The default judgments were first reported by
HuffPost.
Mark Bankston, an attorney for the parents filing the two lawsuits, did not immediately respond to a request for comment Friday. Bankston said in a statement to
CNN that Gamble’s rulings gave the two families “the closure they deserve.”
“Mr. Jones was given ample opportunity to take these lawsuits seriously and obey the rule of law,” Bankston said. “He chose not to do so, and now he will face the consequences for that decision.”
Brad Reeves, Jones’s attorney, did not immediately respond to a request for comment. A
statement issued by Jones and Norm Pattis, an attorney for Infowars, described the judge’s rulings as “stunning.”
“It takes no account of the tens of thousands of documents produced by the defendants, the hours spent sitting for depositions and the various sworn statements filed in these cases,” Jones and Pattis said, according to the statement. “We are distressed by what we regard as a blatant abuse of discretion by the trial court. We are determined to see that these cases are heard on the merits.”
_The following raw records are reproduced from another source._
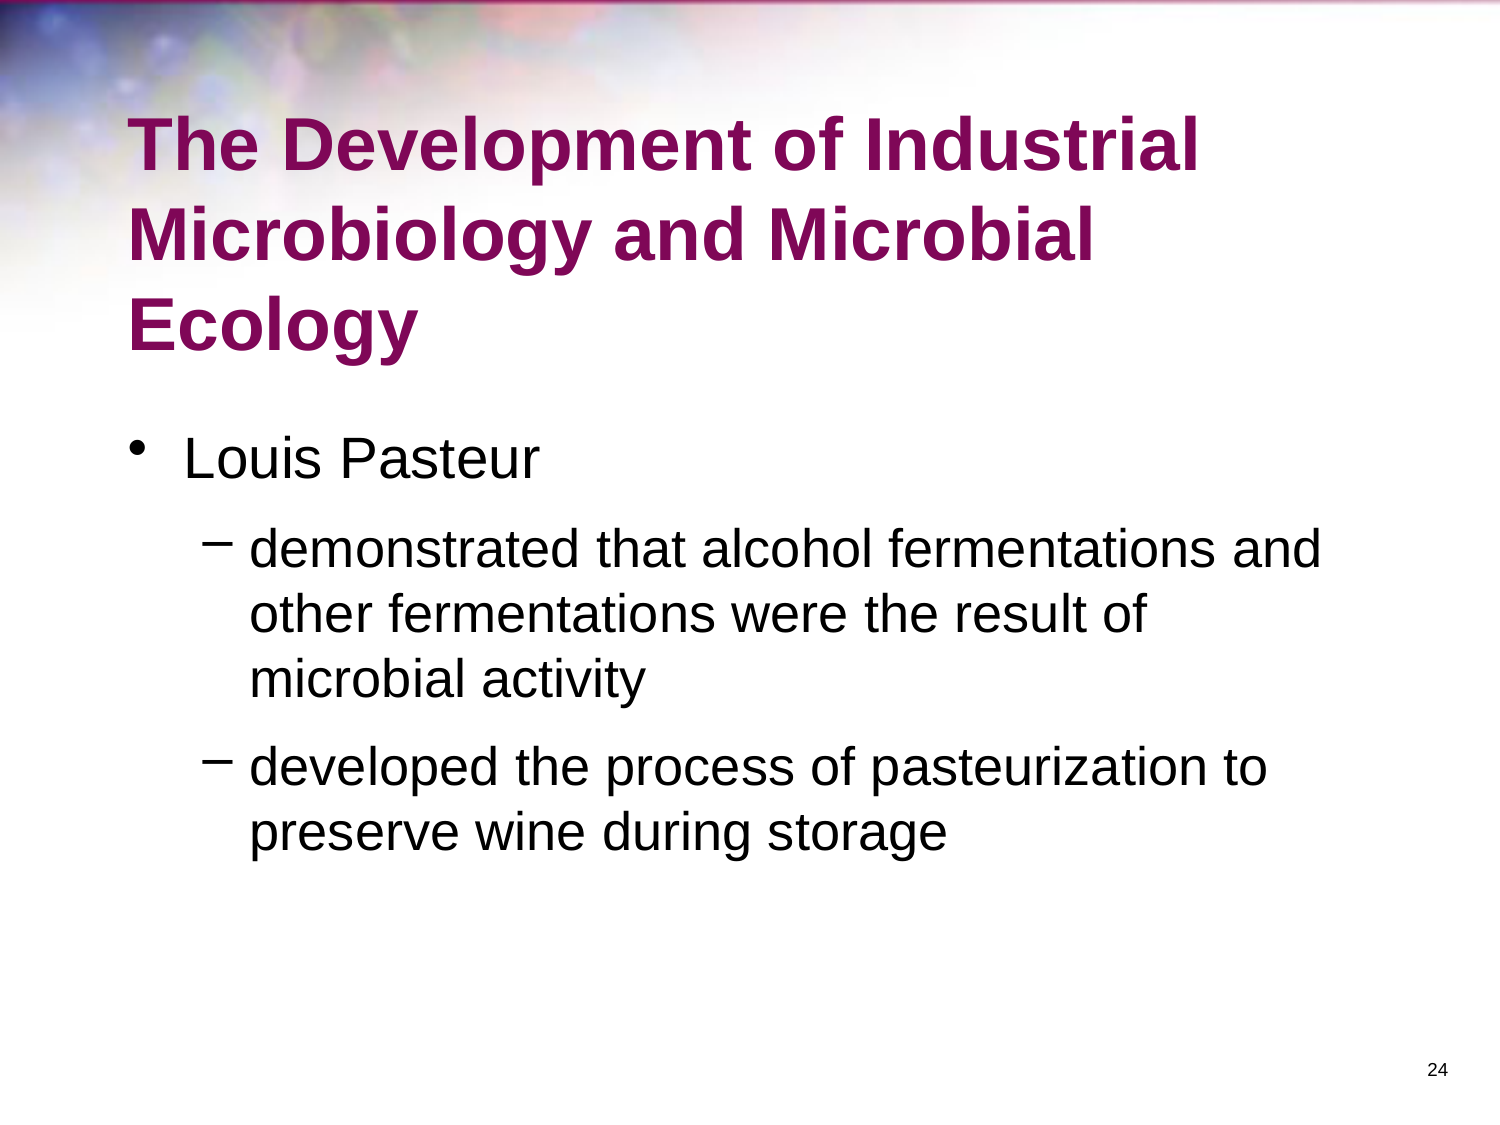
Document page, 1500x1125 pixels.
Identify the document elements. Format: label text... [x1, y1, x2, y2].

list Louis Pasteur demonstrated that alcohol fermentations and other fermentations were the result of microbial activity developed the process of pasteurization to preserve wine during storage [112, 412, 1388, 1088]
slide_number 24 [1412, 1049, 1500, 1101]
title The Development of Industrial Microbiology and Microbial Ecology [112, 87, 1388, 288]
picture [0, 0, 1500, 413]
The judge’s rulings are the latest legal troubles for Jones, who has been banned from
major platforms such as Facebook, YouTube and Spotify for violating their
hate speech policies.
The Washington Post
reported in February that the Justice Department and FBI are investigating whether high-profile right-wing figures — including Jones — may have played a role in the Jan. 6 Capitol breach. The probe is part of a broader look into the mind-set of those who committed violence and their apparent paths to radicalization.
Jones and Roger Stone, a longtime confidant to former president Donald Trump, promoted the extremist groups Proud Boys and Oath Keepers. They also had preexisting business or personal ties with members the government has charged with coordinating and planning certain parts of the breach, or who have been linked to violence at an earlier Trump rally, according to The Post.